• Exercise aim: Reproduce the text of every entry below character for character and in its original order, leaving out the pictures.

──────── Supplied material ────────

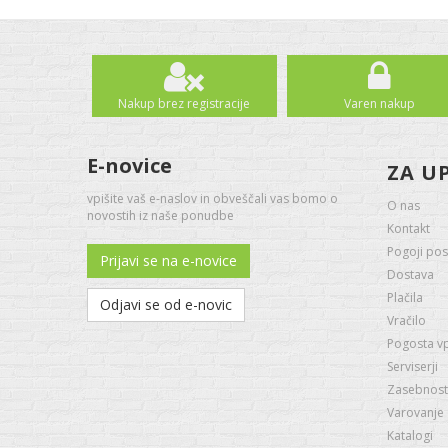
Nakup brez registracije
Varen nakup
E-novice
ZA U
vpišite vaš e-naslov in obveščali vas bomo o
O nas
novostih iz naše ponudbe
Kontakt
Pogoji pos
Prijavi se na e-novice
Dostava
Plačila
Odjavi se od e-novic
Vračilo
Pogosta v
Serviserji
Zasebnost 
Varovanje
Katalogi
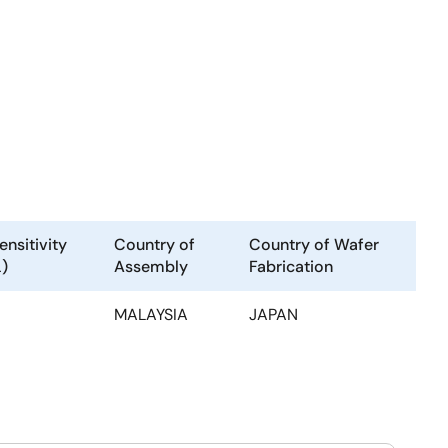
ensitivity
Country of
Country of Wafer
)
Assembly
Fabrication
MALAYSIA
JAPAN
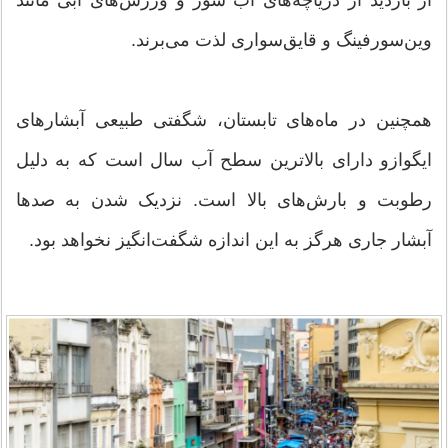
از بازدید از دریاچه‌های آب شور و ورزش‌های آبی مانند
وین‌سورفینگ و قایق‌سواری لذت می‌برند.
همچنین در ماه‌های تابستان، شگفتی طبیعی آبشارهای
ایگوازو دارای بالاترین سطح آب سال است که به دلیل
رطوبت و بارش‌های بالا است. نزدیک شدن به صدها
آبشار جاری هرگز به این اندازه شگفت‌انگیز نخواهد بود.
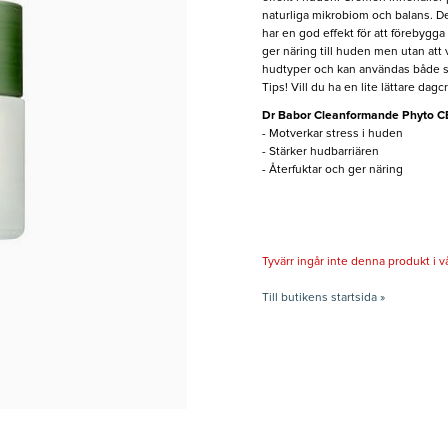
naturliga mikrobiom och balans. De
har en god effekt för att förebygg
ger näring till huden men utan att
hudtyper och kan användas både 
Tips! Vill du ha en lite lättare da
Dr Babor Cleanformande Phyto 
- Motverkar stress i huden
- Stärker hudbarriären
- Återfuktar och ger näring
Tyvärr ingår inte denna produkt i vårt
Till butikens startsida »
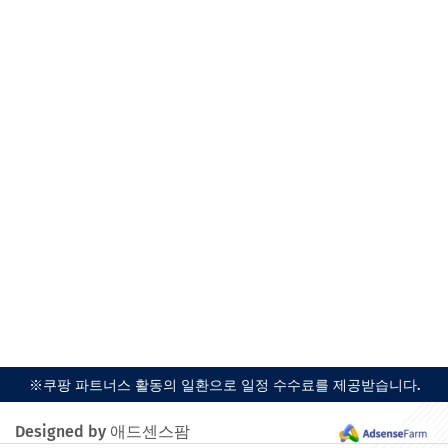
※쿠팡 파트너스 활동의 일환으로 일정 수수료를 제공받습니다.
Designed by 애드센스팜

────────

• Result:
Nakup brez registracije
Varen nakup
E-novice
ZA U
vpišite vaš e-naslov in obveščali vas bomo o
O nas
novostih iz naše ponudbe
Kontakt
Pogoji pos
Prijavi se na e-novice
Dostava
Plačila
Odjavi se od e-novic
Vračilo
Pogosta v
Serviserji
Zasebnost 
Varovanje
Katalogi
ensitivity
Country of
Country of Wafer
)
Assembly
Fabrication
MALAYSIA
JAPAN
از بازدید از دریاچه‌های آب شور و ورزش‌های آبی مانند
وین‌سورفینگ و قایق‌سواری لذت می‌برند.
همچنین در ماه‌های تابستان، شگفتی طبیعی آبشارهای
ایگوازو دارای بالاترین سطح آب سال است که به دلیل
رطوبت و بارش‌های بالا است. نزدیک شدن به صدها
آبشار جاری هرگز به این اندازه شگفت‌انگیز نخواهد بود.
naturliga mikrobiom och balans. De
har en god effekt för att förebygg
ger näring till huden men utan att
hudtyper och kan användas både 
Tips! Vill du ha en lite lättare da
Dr Babor Cleanformande Phyto 
- Motverkar stress i huden
- Stärker hudbarriären
- Återfuktar och ger näring
Tyvärr ingår inte denna produkt i vårt
Till butikens startsida »
※쿠팡 파트너스 활동의 일환으로 일정 수수료를 제공받습니다.
Designed by 애드센스팜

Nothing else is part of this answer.